(Excerpts from a dataset)
☆ ☆ ☆
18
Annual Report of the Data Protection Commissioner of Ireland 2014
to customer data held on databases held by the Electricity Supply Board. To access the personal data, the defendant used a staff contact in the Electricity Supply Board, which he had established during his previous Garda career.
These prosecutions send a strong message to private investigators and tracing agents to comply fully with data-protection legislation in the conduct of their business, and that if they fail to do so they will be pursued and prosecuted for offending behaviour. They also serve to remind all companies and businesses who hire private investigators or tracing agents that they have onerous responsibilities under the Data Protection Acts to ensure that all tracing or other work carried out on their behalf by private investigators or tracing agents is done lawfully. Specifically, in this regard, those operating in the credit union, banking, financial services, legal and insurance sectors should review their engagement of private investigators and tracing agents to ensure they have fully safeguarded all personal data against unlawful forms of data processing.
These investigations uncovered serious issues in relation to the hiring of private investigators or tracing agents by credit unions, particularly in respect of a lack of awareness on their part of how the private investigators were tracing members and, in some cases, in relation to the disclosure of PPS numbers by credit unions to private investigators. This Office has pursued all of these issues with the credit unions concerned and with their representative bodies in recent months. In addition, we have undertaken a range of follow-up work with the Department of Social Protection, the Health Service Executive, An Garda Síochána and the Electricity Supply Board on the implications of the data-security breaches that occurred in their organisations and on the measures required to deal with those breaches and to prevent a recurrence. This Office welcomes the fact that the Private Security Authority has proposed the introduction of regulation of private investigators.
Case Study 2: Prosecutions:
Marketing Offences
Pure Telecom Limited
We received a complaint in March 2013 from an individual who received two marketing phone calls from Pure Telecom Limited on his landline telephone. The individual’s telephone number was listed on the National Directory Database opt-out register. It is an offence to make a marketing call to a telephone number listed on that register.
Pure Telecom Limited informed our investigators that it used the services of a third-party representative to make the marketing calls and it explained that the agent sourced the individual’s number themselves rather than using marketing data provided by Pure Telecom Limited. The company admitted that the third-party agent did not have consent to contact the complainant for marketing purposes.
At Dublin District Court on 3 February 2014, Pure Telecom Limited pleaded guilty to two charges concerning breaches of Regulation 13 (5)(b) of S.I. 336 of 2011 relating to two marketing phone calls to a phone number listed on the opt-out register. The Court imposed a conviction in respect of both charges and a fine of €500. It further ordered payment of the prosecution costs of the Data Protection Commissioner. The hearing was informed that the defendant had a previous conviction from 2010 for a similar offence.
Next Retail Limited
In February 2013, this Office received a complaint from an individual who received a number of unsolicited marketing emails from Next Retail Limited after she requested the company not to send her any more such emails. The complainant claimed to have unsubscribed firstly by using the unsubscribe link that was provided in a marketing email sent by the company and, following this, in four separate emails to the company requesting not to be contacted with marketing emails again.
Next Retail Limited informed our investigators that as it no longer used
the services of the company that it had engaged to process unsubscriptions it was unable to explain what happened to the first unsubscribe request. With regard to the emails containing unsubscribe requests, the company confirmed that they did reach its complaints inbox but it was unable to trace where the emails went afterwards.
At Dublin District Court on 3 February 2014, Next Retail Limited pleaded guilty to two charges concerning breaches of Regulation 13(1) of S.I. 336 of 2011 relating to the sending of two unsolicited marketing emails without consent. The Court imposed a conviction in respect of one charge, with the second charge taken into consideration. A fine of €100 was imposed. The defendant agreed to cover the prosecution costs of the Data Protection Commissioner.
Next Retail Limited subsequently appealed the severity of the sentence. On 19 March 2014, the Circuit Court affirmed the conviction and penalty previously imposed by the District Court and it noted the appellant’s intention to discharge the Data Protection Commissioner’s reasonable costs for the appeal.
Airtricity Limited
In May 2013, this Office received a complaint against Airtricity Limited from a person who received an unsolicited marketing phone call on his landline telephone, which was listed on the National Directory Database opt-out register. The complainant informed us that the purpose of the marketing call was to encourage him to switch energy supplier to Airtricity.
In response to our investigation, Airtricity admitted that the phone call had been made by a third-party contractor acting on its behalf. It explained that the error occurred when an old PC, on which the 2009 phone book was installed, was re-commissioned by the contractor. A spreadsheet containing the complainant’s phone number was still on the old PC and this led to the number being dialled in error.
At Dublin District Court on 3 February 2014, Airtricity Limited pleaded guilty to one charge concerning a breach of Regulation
☆ ☆ ☆
→ **How to complete this task**: Each line of the data is to be transcribed exactly, with nothing left out.

→ **Expected answer**:
18
Annual Report of the Data Protection Commissioner of Ireland 2014
to customer data held on databases held by the Electricity Supply Board. To access the personal data, the defendant used a staff contact in the Electricity Supply Board, which he had established during his previous Garda career.
These prosecutions send a strong message to private investigators and tracing agents to comply fully with data-protection legislation in the conduct of their business, and that if they fail to do so they will be pursued and prosecuted for offending behaviour. They also serve to remind all companies and businesses who hire private investigators or tracing agents that they have onerous responsibilities under the Data Protection Acts to ensure that all tracing or other work carried out on their behalf by private investigators or tracing agents is done lawfully. Specifically, in this regard, those operating in the credit union, banking, financial services, legal and insurance sectors should review their engagement of private investigators and tracing agents to ensure they have fully safeguarded all personal data against unlawful forms of data processing.
These investigations uncovered serious issues in relation to the hiring of private investigators or tracing agents by credit unions, particularly in respect of a lack of awareness on their part of how the private investigators were tracing members and, in some cases, in relation to the disclosure of PPS numbers by credit unions to private investigators. This Office has pursued all of these issues with the credit unions concerned and with their representative bodies in recent months. In addition, we have undertaken a range of follow-up work with the Department of Social Protection, the Health Service Executive, An Garda Síochána and the Electricity Supply Board on the implications of the data-security breaches that occurred in their organisations and on the measures required to deal with those breaches and to prevent a recurrence. This Office welcomes the fact that the Private Security Authority has proposed the introduction of regulation of private investigators.
Case Study 2: Prosecutions:
Marketing Offences
Pure Telecom Limited
We received a complaint in March 2013 from an individual who received two marketing phone calls from Pure Telecom Limited on his landline telephone. The individual’s telephone number was listed on the National Directory Database opt-out register. It is an offence to make a marketing call to a telephone number listed on that register.
Pure Telecom Limited informed our investigators that it used the services of a third-party representative to make the marketing calls and it explained that the agent sourced the individual’s number themselves rather than using marketing data provided by Pure Telecom Limited. The company admitted that the third-party agent did not have consent to contact the complainant for marketing purposes.
At Dublin District Court on 3 February 2014, Pure Telecom Limited pleaded guilty to two charges concerning breaches of Regulation 13 (5)(b) of S.I. 336 of 2011 relating to two marketing phone calls to a phone number listed on the opt-out register. The Court imposed a conviction in respect of both charges and a fine of €500. It further ordered payment of the prosecution costs of the Data Protection Commissioner. The hearing was informed that the defendant had a previous conviction from 2010 for a similar offence.
Next Retail Limited
In February 2013, this Office received a complaint from an individual who received a number of unsolicited marketing emails from Next Retail Limited after she requested the company not to send her any more such emails. The complainant claimed to have unsubscribed firstly by using the unsubscribe link that was provided in a marketing email sent by the company and, following this, in four separate emails to the company requesting not to be contacted with marketing emails again.
Next Retail Limited informed our investigators that as it no longer used
the services of the company that it had engaged to process unsubscriptions it was unable to explain what happened to the first unsubscribe request. With regard to the emails containing unsubscribe requests, the company confirmed that they did reach its complaints inbox but it was unable to trace where the emails went afterwards.
At Dublin District Court on 3 February 2014, Next Retail Limited pleaded guilty to two charges concerning breaches of Regulation 13(1) of S.I. 336 of 2011 relating to the sending of two unsolicited marketing emails without consent. The Court imposed a conviction in respect of one charge, with the second charge taken into consideration. A fine of €100 was imposed. The defendant agreed to cover the prosecution costs of the Data Protection Commissioner.
Next Retail Limited subsequently appealed the severity of the sentence. On 19 March 2014, the Circuit Court affirmed the conviction and penalty previously imposed by the District Court and it noted the appellant’s intention to discharge the Data Protection Commissioner’s reasonable costs for the appeal.
Airtricity Limited
In May 2013, this Office received a complaint against Airtricity Limited from a person who received an unsolicited marketing phone call on his landline telephone, which was listed on the National Directory Database opt-out register. The complainant informed us that the purpose of the marketing call was to encourage him to switch energy supplier to Airtricity.
In response to our investigation, Airtricity admitted that the phone call had been made by a third-party contractor acting on its behalf. It explained that the error occurred when an old PC, on which the 2009 phone book was installed, was re-commissioned by the contractor. A spreadsheet containing the complainant’s phone number was still on the old PC and this led to the number being dialled in error.
At Dublin District Court on 3 February 2014, Airtricity Limited pleaded guilty to one charge concerning a breach of Regulation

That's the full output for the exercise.